We drove three hours to the nearest PetSmart that very day. The results can be seen in the picture above. Cute, no? She really didn't mind wearing them, as she quickly learned that the only way she was going to get to run and play was if she had her pretty panties on. We did have a couple of instances where we forgot to take them off of her when we took her outside. Fortunately, they were machine washable.
Diane's heat cycle lasted a full 21 days, during which time Jack had a hard (no pun intended) time leaving her alone. Evidently dogs don't really understand the concept of incest, and all poor Jack knew was that Diane smelled gooooood.
As soon as enough time had passed for Diane's girly parts to return to normal, she was spayed. Best $200 I've ever spent on a dog.
Tips for Dealing with a Female Dog in Heat
- Know what you're dealing with. Bitches generally reach sexual maturity between 6 and 18 months of age. Spaying at or before the six month mark will, in most cases, allow you to avoid having your dog go into heat. If it's too late for that, then you should know how to recognize the different stages of the heat cycle. Proestrus, when the vulva swells and the bloody discharge begins, lasts roughly nine days. Estrus, the period during which the female ovulates and beomes receptive to males attempting to mate, can last much longer. The dog will frequently continue to bleed through estrus. Proestrus and estrus combined can last anywhere from 5 to 21 days, depending on the dog. Diestrus, the period following estrus, during which the dog's girly parts and hormone levels return to normal (as long as she is not pregnant), can last two to three months. Many vetrinarians do not recommend spaying until the diestrus period has ceased. Anestrus is the four to five month period during which the female is "normal" and doesn't like boys.
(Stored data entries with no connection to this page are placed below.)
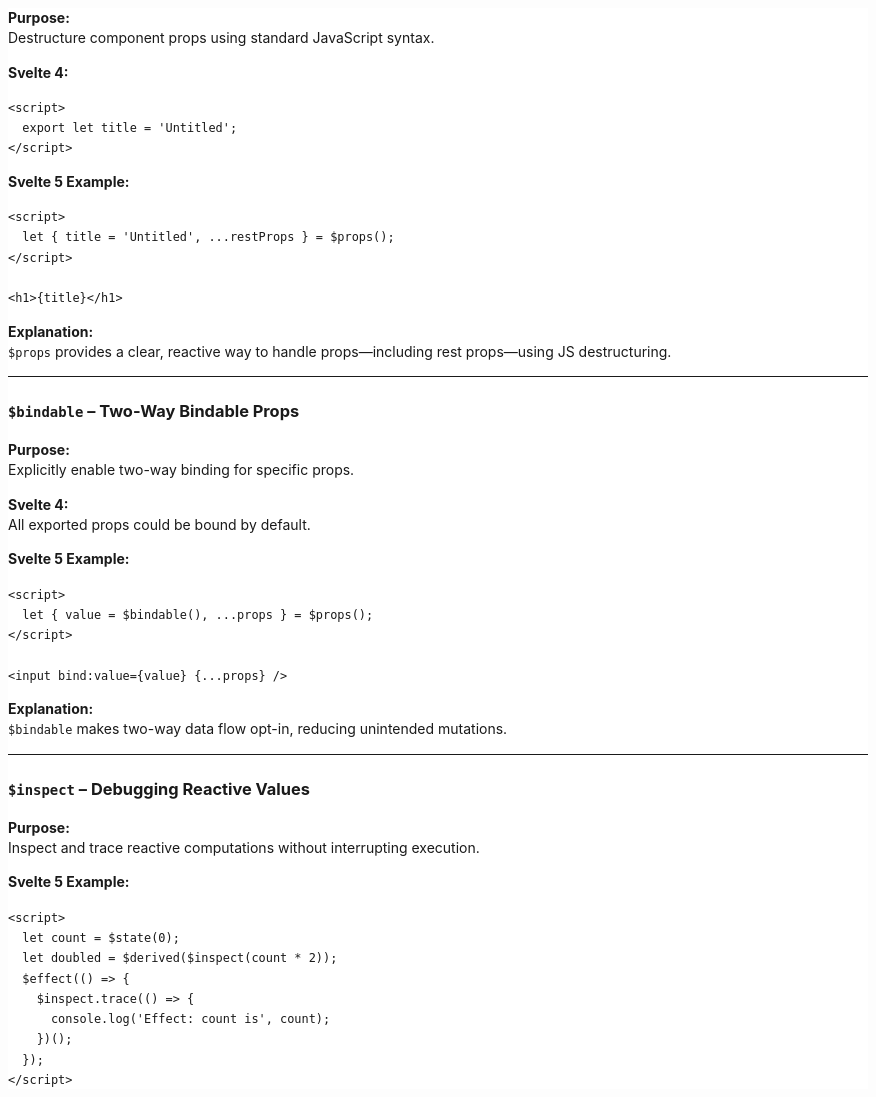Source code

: **Purpose:**  
Destructure component props using standard JavaScript syntax.

**Svelte 4:**  
```svelte
<script>
  export let title = 'Untitled';
</script>
```

**Svelte 5 Example:**
```svelte
<script>
  let { title = 'Untitled', ...restProps } = $props();
</script>

<h1>{title}</h1>
```

**Explanation:**  
`$props` provides a clear, reactive way to handle props—including rest props—using JS destructuring.

---

### `$bindable` – Two-Way Bindable Props

**Purpose:**  
Explicitly enable two-way binding for specific props.

**Svelte 4:**  
All exported props could be bound by default.

**Svelte 5 Example:**
```svelte
<script>
  let { value = $bindable(), ...props } = $props();
</script>

<input bind:value={value} {...props} />
```

**Explanation:**  
`$bindable` makes two-way data flow opt-in, reducing unintended mutations.

---

### `$inspect` – Debugging Reactive Values

**Purpose:**  
Inspect and trace reactive computations without interrupting execution.

**Svelte 5 Example:**
```svelte
<script>
  let count = $state(0);
  let doubled = $derived($inspect(count * 2));
  $effect(() => {
    $inspect.trace(() => {
      console.log('Effect: count is', count);
    })();
  });
</script>
```
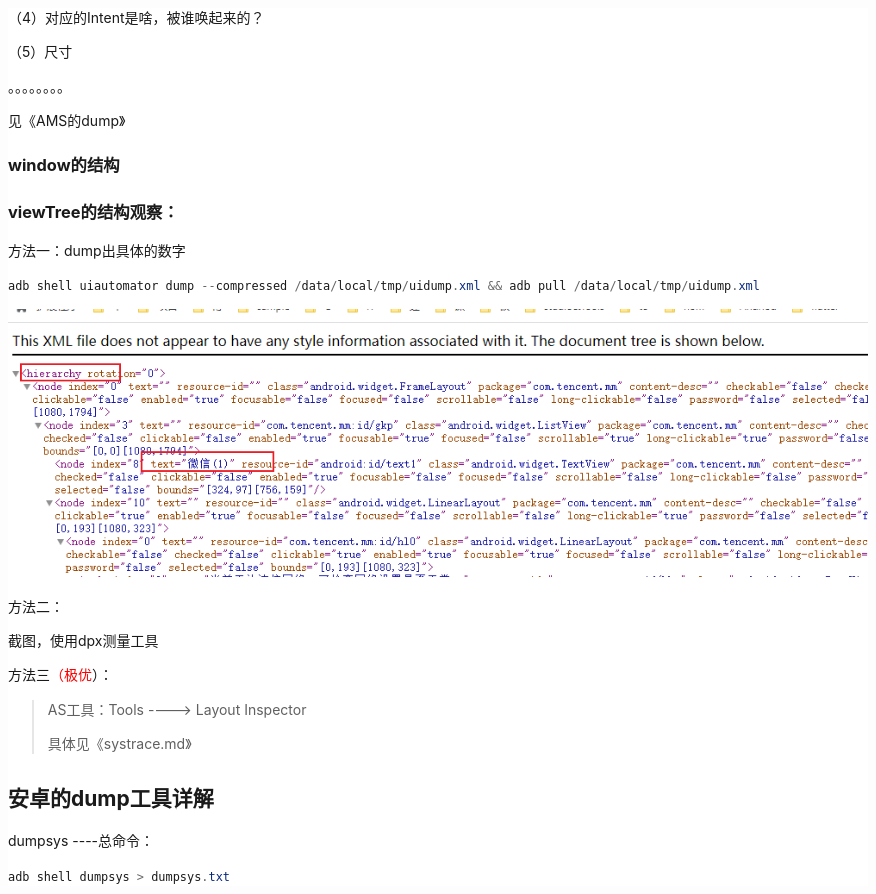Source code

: （4）对应的Intent是啥，被谁唤起来的？

（5）尺寸

。。。。。。。。



见《AMS的dump》

### window的结构





### viewTree的结构观察：

方法一：dump出具体的数字

```java
adb shell uiautomator dump --compressed /data/local/tmp/uidump.xml && adb pull /data/local/tmp/uidump.xml
```

![image-20230622140724228](phoneCommand.assets/image-20230622140724228.png)

方法二：

截图，使用dpx测量工具

方法三<font color='red'>（极优</font>）：

> AS工具：Tools  ---->  Layout Inspector
>
> 具体见《systrace.md》



## 安卓的dump工具详解

dumpsys ----总命令：

```java
adb shell dumpsys > dumpsys.txt
```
- Protect your bitch in heat. Never let her outdoors off leash or leave her outside without supervision. Male dogs can smell a pretty girl (or even an ugly one) in heat from a distance of up to five miles, and they don't tend to be very discriminating. Jack and I were both miffed to find all kinds of other boy dogs on our property while his sister smelled nice. My husband thought it was funny.
- Buy your princess some pretty panties. These will let her frolic in the house without bleeding on your favorite rugs, couches, bedding, etc. Lay in a supply of regular human panty liners, and give her a fresh one, as needed. When your dog is crated, she will not need the panties, as most female dogs will tend to keep themselves and their dens clean.
- Be patient. Just like human women get PMS, so do girl dogs, and they can't take Midol. Your girl's hormones are all over the place, and she may become a little agitated. Love her, but watch out for signs of aggression.
If you have any questions or concerns about your female dog in season, contact your local vetrinarian or animal shelter for information and advice.
Also, please remember that, unless you are a professional breeder, spaying or neutering your pet is the safest way to avoid unplanned breedings that may result in unwanted puppies, or puppies who are predisposed to health issues.